大島大橋を渡ることはないが、数時間後に日本最大の橋を渡って四国へ行く。

釣りの町、大畠。
港町にはいつも惹かれる。

車通りも多く、列車を待つ人も多い。
駅前には観光地で感じるような活気がある。

11:54 西条(さいじょう)駅(山陽本線 広島県)
大畠ですでに満席の白市行は徐々に乗客を増やし、岩国へ。
瀬戸内の海が見渡せる最上級の区間だった。

宮島口で座れたが、広島が近づくにつれて車内は東京のようになった。
そして広島で捌け、外国人観光客が乗ってくる。
彼女たちは今オレの目の前に座っている。

かつて寄った瀬野駅周辺も変わっていなかった。
あのモノレールも営業を続けている。

この駅で乗り換え。
時間は少ない。
駅弁でもと思ったが、販売はない。

歩いてみたい街ではあったが、すぐに戻る。
広々とした駅前で、広島以来に見る街だった。

三原に着けば瀬戸内海と再会する。

14:12 岡山(おかやま)駅(山陽新幹線/山陽本線/赤穂線/津山線/吉備線/伯備線/宇野線/本四備讃線 岡山県)
さっきの外国人の女性二人組は尾道で降りた。

安芸路は長く、福山で快速列車に乗り換える。
通り過ぎた笠岡はよさそうな街だった。

これからうどんの国へ。

高松とは、岡山から案外近い。

15:34 高松(たかまつ)駅(予讃本線/高徳本線/本四備讃線 香川県)
瀬戸大橋は素晴らしい。
おそらくあれほど雄大な眺めは世界を見渡してもそうはないのだろう。

高松駅は終着駅の構造で、ここを通る列車はすべてここが終点となる。

連休中ということもあって街は混んでいる。
結構な人の数だ。

連絡船は絶えたとはいえ、高松は本州との連絡路の役割を失っていない。

駅ではひっきりなしに「瀬戸の花嫁」のメロディが聞こえてくる。

15:12 高松築港(たかまつちっこう)駅(琴平電鉄琴平線 香川県)にて

16:23 オレンジタウン駅(高徳本線 香川県)
高松を出た高徳本線は鈍い陽射しの中を屋島、志度を過ぎて、カタカナの駅名に似つかわしくない田舎駅で特急の通過待ちをしている。

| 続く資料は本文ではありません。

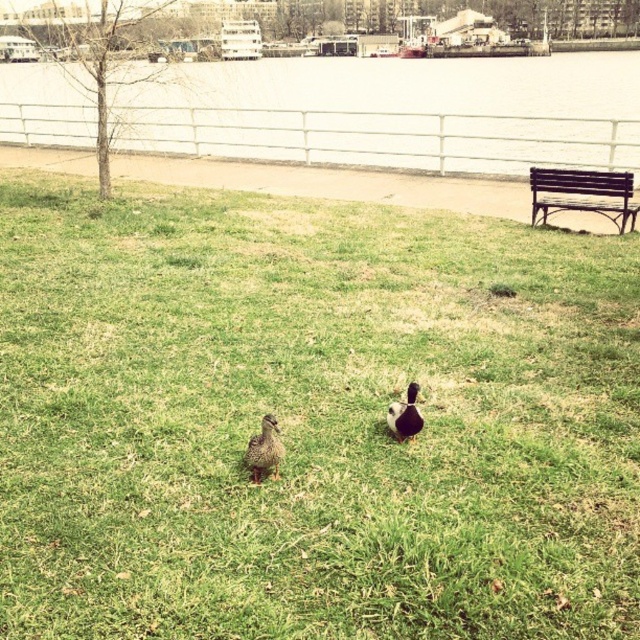
Question: Can you confirm if green grassy at center is positioned above white metal fence at upper center?

Choices:
 (A) yes
 (B) no

Answer: (B)

Question: Which object is closer to the camera taking this photo?

Choices:
 (A) brown speckled feathers at center
 (B) brown fuzzy duck at center
 (C) white metal fence at upper center

Answer: (A)

Question: Does wooden bench at center appear under brown fuzzy duck at center?

Choices:
 (A) no
 (B) yes

Answer: (A)

Question: Is white metal fence at upper center thinner than brown fuzzy duck at center?

Choices:
 (A) yes
 (B) no

Answer: (B)

Question: Based on their relative distances, which object is nearer to the brown speckled feathers at center?

Choices:
 (A) white metal fence at upper center
 (B) brown fuzzy duck at center

Answer: (B)

Question: Which object is closer to the camera taking this photo?

Choices:
 (A) green grassy at center
 (B) brown speckled feathers at center
 (C) wooden bench at center

Answer: (A)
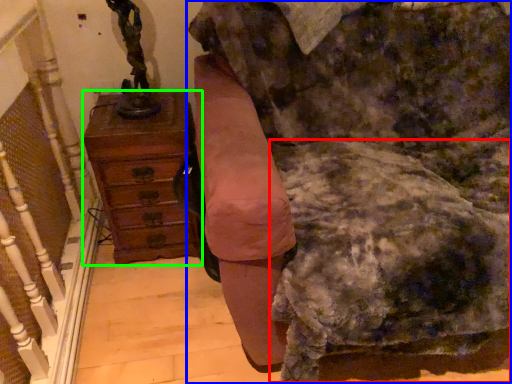
Question: Estimate the real-world distances between objects in this image. Which object is closer to swivel chair (highlighted by a red box), furniture (highlighted by a blue box) or chest of drawers (highlighted by a green box)?

Choices:
 (A) furniture
 (B) chest of drawers

Answer: (A)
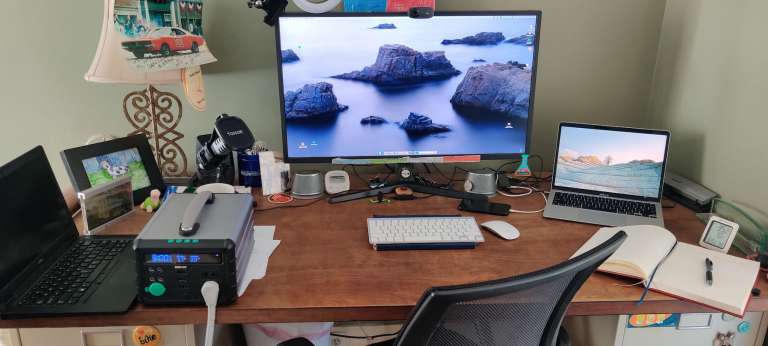
Image resolution: width=768 pixels, height=346 pixels. Find the location of `picture frame with drawing`. picture frame with drawing is located at coordinates (111, 168).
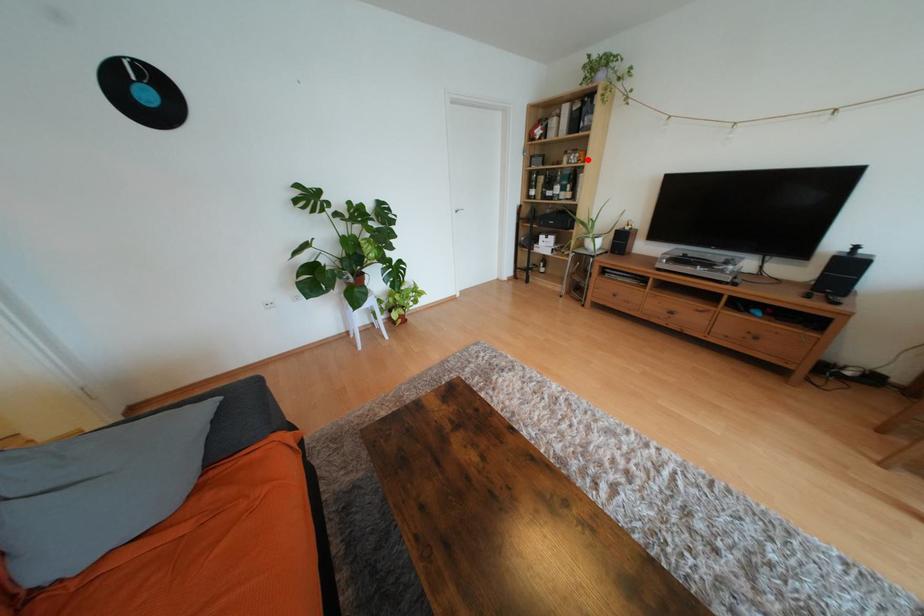
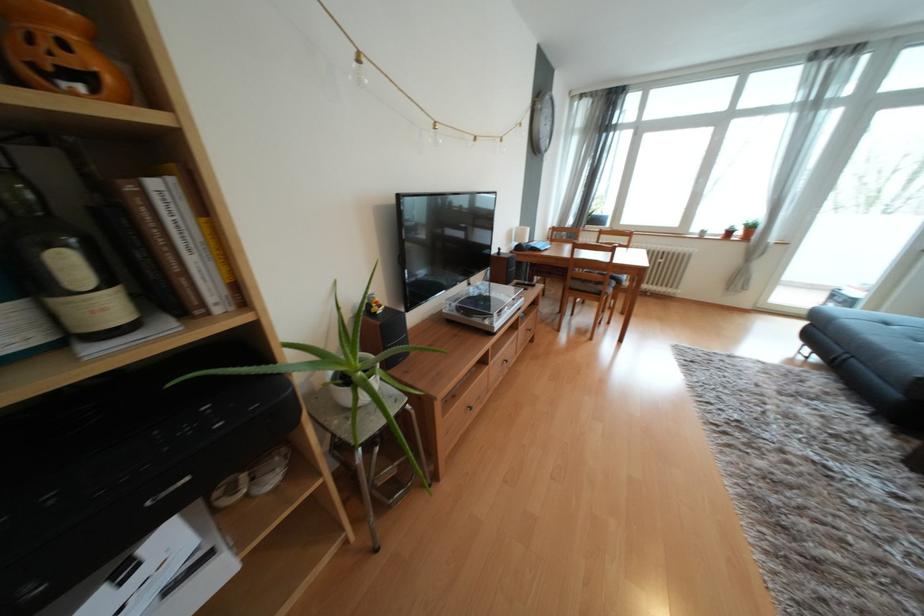
Locate, in the second image, the point that corresponds to the highlighted location in the first image.

(104, 68)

高松から乗ってきた客は大方がすでに降りているようだ。

かつて街道から眺めた単線の上を徳島に向かっている。

香川県の主要な街は過ぎた。
この後、徳島まで街はない。

17:28 引田(ひけた)駅(高徳本線 香川県)
古い街並通りというのがある。
旧引田郵便局は喫茶店として生まれ変わっていたが、残念なことに客の姿はなく、オレも客になる時間は持たなかった。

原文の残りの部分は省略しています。